**Exercise inputs:**

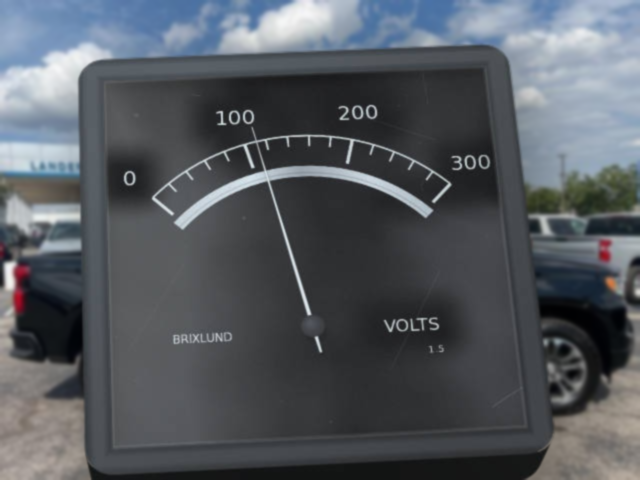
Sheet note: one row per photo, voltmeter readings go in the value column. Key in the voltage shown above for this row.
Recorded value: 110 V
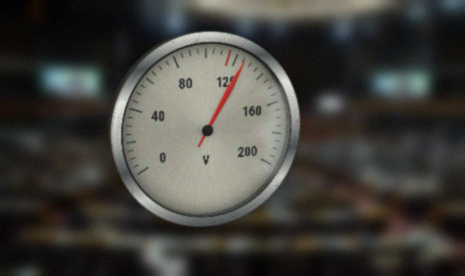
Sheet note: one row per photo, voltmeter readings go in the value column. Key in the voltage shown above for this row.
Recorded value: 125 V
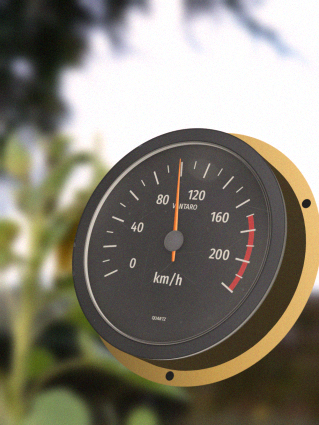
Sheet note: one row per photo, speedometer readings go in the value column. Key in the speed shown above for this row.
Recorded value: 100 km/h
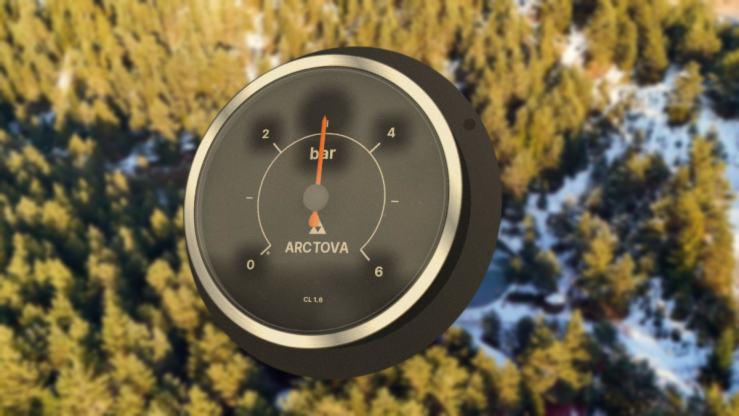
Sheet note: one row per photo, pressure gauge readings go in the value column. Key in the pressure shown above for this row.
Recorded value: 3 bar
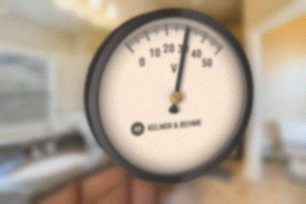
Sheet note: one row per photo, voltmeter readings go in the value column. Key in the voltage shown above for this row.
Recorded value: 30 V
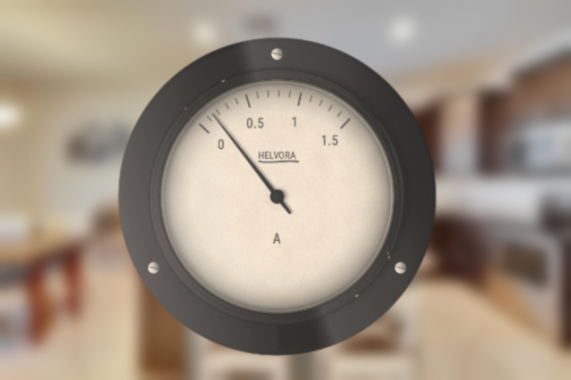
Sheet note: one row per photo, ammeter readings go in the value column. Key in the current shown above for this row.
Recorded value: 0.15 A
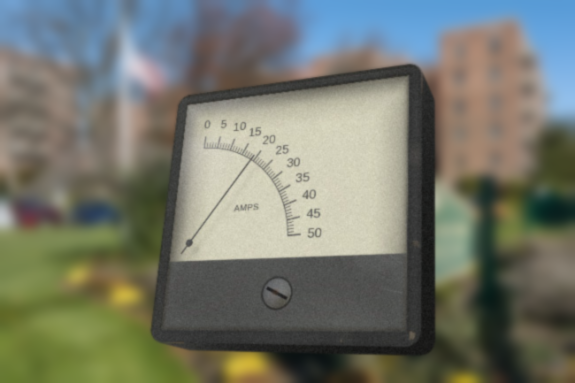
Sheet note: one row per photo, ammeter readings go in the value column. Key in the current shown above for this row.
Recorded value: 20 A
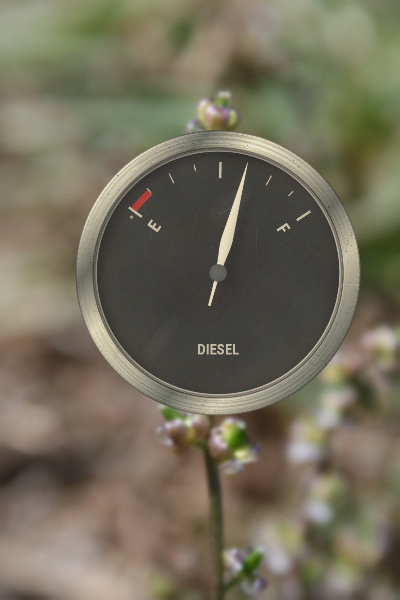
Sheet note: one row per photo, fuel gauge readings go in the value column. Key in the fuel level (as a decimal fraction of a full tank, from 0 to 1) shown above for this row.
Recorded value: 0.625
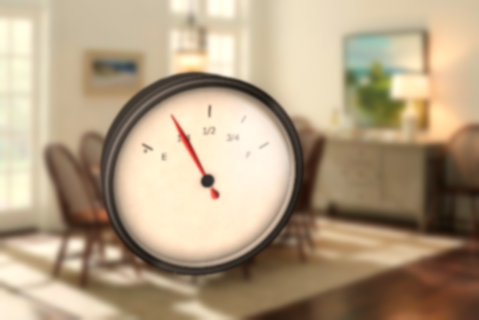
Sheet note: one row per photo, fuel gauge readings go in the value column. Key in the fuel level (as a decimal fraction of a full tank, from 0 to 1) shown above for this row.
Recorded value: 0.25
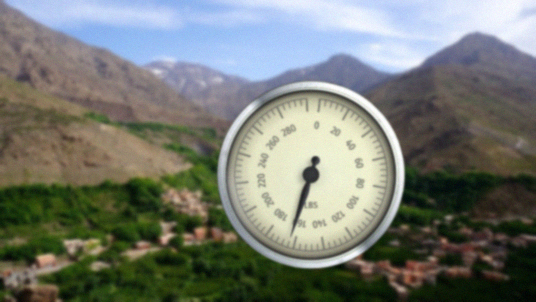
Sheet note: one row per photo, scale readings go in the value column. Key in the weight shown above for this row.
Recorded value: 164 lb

---

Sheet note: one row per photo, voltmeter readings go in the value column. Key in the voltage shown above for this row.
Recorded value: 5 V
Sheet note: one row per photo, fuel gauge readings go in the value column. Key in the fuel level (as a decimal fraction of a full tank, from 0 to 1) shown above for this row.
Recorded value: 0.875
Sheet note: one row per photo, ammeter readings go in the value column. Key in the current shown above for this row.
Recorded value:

**Problem requirements:** Print the stretch of the items that opens with the line containing "Sheet note: one row per photo, pressure" and closes with the line containing "Recorded value: 0.15 A", word for word and including both of those lines. Leave the pictures out.

**Output for this task:**
Sheet note: one row per photo, pressure gauge readings go in the value column. Key in the pressure shown above for this row.
Recorded value: 3 bar
Sheet note: one row per photo, voltmeter readings go in the value column. Key in the voltage shown above for this row.
Recorded value: 30 V
Sheet note: one row per photo, ammeter readings go in the value column. Key in the current shown above for this row.
Recorded value: 0.15 A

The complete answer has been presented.